No Ofsted guaranteed on island paradise

7th November 2003 at 00:00
Napoleon Bonaparte was forced to make his home on Saint Helena, ensuring the island will forever have a place in history.

But it is not just history that the new headteacher of Saint Helena's only secondary school will need to know.

For pupils on the South Atlantic island - a British overseas territory - follow the national curriculum, use the literacy and numeracy strategies and do the national tests, GCSEs and A-levels.

Unlike other English schools, however, it is beyond inspectors' inquiring eyes as the Office for Standards in Education declines to visit it.

Prince Andrew community high in Francis Plain is advertising for a new headteachereducation officer. And despite its location - 700 miles from its nearest neighbour Ascension Island - many things will be familiar to British teachers.

Three first schools, three middle and one high school, cater for the island's 800 pupils.

Priority for the high-school job will be given to people born on the island, those who have lived there for five years, or those who have been in residence for three years and are married to a St Helenian. But applications for the pound;20,000 a-year job are welcome from anyone willing to relocate to the 47-square mile tropical island.

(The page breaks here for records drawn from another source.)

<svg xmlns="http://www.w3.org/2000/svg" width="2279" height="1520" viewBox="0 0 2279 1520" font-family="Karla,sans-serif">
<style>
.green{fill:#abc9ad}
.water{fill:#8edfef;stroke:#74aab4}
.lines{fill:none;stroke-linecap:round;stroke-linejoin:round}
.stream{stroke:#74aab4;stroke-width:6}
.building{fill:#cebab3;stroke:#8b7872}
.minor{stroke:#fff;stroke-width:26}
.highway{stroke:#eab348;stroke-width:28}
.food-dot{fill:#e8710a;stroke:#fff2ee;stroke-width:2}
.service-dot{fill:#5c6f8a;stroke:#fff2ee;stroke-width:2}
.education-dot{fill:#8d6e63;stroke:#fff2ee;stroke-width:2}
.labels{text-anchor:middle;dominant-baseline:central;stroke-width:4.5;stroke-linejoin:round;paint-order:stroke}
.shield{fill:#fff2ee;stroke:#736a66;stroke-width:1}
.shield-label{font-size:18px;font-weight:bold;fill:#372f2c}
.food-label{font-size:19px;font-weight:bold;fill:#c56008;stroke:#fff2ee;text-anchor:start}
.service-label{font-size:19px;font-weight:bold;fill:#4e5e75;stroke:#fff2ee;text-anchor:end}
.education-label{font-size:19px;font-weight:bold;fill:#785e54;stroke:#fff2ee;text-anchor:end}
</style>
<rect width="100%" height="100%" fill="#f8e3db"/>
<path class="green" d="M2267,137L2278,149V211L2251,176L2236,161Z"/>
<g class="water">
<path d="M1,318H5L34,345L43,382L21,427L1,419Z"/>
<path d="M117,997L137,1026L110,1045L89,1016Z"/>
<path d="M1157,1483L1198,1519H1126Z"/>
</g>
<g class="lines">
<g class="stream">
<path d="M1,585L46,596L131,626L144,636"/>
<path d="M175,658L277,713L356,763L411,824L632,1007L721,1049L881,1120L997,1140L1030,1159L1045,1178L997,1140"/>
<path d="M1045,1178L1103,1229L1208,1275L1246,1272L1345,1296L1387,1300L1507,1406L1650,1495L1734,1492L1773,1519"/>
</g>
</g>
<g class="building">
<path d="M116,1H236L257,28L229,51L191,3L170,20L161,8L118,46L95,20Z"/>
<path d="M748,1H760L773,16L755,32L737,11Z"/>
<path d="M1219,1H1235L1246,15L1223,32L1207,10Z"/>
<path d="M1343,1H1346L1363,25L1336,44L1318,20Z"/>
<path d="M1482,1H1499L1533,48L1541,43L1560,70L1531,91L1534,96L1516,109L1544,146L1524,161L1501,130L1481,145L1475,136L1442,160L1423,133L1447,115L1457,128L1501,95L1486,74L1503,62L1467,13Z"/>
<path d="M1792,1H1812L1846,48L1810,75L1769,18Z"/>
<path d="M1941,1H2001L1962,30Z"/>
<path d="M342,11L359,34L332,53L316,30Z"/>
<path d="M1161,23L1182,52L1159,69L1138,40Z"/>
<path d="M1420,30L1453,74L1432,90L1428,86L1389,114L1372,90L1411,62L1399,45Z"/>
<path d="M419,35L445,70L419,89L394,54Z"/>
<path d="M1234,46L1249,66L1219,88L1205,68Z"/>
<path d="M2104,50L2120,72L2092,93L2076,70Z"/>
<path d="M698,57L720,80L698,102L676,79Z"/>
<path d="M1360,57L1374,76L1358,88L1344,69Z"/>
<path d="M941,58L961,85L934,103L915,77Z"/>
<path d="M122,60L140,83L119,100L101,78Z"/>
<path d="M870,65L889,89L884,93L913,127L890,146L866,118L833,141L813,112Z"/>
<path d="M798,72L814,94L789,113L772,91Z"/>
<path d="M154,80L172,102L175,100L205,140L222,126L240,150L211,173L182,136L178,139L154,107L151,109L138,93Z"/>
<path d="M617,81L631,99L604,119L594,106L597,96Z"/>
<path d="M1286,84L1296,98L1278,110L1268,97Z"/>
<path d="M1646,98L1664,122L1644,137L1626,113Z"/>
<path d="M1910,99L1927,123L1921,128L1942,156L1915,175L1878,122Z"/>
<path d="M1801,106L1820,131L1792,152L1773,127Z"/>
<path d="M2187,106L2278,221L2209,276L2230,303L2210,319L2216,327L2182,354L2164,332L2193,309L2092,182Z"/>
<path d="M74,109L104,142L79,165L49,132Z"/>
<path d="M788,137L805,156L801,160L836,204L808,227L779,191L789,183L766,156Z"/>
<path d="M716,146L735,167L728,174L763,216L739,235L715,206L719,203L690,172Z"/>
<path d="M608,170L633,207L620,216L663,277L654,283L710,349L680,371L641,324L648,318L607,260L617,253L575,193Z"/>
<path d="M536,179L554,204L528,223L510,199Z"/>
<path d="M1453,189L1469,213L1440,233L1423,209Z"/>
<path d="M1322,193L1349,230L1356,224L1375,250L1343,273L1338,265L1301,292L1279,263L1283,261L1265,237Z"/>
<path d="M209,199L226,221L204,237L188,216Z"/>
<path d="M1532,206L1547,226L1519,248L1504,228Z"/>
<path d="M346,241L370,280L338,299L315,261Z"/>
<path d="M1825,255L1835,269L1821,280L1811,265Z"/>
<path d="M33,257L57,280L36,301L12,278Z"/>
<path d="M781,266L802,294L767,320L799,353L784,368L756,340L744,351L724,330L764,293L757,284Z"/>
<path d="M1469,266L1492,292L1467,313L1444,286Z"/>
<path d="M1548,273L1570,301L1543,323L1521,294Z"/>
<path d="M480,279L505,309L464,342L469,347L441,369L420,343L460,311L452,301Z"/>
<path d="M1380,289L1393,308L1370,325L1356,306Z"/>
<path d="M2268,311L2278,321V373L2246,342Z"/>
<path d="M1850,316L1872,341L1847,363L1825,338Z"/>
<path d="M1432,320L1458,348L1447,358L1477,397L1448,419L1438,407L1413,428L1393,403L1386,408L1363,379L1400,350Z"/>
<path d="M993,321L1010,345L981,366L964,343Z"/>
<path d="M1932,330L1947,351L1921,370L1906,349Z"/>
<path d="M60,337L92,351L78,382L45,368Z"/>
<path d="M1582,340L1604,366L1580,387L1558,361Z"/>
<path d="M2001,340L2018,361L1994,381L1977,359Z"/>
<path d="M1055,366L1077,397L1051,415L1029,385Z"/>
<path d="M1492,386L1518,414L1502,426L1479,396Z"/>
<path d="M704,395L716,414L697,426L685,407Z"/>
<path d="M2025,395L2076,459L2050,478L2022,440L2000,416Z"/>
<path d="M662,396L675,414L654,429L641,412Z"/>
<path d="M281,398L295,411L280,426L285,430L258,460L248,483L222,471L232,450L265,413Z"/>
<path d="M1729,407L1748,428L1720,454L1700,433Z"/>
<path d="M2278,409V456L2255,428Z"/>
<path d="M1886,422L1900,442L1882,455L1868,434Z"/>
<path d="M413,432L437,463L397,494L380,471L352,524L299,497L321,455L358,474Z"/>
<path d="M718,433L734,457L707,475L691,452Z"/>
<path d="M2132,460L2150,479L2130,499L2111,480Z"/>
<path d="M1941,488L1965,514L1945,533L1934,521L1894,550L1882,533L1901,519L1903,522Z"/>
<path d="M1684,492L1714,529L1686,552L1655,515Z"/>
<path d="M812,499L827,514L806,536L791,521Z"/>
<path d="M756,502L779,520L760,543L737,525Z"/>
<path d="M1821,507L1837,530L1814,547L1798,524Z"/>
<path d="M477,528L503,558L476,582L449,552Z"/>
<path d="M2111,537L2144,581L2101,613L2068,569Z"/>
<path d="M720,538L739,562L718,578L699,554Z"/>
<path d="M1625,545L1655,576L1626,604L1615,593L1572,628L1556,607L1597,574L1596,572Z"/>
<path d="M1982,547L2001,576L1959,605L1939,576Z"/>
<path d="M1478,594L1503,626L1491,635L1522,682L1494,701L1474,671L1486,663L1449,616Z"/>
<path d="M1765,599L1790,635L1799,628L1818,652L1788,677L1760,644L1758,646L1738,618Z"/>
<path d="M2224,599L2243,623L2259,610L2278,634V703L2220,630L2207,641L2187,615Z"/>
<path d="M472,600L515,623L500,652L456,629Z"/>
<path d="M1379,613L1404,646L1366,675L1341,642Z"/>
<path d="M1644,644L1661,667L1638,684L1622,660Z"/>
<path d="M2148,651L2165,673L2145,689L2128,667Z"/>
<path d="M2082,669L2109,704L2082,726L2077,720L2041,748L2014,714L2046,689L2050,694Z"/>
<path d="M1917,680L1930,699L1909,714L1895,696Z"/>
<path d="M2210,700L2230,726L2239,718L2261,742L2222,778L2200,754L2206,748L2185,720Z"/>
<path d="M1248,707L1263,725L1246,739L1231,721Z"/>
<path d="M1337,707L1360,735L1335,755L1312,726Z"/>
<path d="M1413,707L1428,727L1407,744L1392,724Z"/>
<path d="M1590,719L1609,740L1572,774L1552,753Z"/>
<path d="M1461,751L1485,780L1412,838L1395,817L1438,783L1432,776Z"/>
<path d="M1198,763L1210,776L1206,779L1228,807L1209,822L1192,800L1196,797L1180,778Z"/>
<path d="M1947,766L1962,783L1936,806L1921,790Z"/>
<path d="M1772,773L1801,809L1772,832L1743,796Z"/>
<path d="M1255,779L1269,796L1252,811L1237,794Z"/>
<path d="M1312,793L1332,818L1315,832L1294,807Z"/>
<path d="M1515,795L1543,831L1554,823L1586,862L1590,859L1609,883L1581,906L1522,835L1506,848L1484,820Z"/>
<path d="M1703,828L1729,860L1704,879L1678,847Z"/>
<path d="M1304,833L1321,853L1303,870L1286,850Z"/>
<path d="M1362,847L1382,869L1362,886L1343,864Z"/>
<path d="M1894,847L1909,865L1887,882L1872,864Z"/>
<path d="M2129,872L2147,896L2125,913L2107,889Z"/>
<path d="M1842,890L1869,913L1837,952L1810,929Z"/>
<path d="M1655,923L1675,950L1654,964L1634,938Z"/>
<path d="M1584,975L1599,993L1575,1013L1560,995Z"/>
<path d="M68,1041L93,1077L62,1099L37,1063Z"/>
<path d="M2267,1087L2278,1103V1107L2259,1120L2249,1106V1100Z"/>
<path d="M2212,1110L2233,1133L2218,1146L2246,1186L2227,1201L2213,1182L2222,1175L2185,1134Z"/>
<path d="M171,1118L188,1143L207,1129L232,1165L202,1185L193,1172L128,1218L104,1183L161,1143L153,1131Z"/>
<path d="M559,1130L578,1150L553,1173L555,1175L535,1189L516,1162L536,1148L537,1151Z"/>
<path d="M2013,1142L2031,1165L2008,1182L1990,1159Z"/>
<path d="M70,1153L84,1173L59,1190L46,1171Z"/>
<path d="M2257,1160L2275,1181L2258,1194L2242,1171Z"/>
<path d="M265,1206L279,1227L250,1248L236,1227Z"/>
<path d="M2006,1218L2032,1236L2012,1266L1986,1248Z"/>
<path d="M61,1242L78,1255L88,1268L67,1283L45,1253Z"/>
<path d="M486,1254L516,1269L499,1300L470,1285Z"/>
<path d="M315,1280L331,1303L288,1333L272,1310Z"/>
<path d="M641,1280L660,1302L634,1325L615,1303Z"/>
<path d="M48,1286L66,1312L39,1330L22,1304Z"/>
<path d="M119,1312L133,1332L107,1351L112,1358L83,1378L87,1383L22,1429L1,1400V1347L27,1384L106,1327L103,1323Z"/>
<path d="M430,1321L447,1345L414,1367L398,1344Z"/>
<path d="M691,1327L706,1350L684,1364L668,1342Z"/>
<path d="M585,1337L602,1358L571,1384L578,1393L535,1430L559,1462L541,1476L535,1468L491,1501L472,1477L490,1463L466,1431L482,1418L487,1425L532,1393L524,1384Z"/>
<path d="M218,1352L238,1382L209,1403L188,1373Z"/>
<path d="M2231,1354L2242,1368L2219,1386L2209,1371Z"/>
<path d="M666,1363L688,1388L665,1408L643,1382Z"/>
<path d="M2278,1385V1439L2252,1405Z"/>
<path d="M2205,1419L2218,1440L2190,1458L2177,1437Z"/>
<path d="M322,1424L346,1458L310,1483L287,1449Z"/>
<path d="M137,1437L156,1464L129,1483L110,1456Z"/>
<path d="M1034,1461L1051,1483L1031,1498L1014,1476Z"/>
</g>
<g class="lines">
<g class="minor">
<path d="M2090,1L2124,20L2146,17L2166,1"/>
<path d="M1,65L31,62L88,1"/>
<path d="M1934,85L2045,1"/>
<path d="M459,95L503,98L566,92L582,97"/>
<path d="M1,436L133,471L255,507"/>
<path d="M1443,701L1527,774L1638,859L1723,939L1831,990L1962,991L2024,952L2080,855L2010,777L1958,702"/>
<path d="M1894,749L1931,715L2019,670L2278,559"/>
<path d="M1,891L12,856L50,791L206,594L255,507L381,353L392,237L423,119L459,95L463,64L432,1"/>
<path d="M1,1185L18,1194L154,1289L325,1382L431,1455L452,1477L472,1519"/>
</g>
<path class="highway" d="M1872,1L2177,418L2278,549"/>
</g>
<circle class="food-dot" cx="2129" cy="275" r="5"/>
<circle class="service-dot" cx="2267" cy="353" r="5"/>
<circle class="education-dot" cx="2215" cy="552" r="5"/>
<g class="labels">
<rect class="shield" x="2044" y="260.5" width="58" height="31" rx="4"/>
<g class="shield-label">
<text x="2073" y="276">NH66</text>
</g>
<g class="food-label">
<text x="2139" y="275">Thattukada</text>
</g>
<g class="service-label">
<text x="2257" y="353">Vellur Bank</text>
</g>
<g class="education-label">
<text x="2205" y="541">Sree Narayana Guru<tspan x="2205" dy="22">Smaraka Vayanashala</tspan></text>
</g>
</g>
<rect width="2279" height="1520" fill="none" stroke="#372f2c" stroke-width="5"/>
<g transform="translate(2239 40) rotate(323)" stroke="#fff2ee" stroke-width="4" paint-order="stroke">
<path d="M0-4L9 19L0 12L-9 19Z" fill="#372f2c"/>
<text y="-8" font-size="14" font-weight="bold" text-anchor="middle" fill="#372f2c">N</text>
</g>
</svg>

Pamela Lawrence, chief education officer for Saint Helena, said: "Although the pace of life is slower, the job is going to be hectic.

"As well as being head of the 400-pupil school they will be part of the senior management team in the education department. Education is the number two key priority for Saint Helena after access."

The education department may re-organise provision as the number of school-age children has dropped to a quarter of what it was a generation ago.

Miss Lawrence said: "As rolls drop we are looking at the number of schools.

And at the top end of education there is a need for more than just the 16-to-18 provision. There is a need for adults to be trained or retrained to fit the skills market."

Because there is no airport, visitors must take the Royal Mail Ship St Helena, which sails from Cardiff direct to the island four times a year.

The voyage takes 14 days. But most visitors fly to Cape Town or Acension Island to catch a more frequent boat service.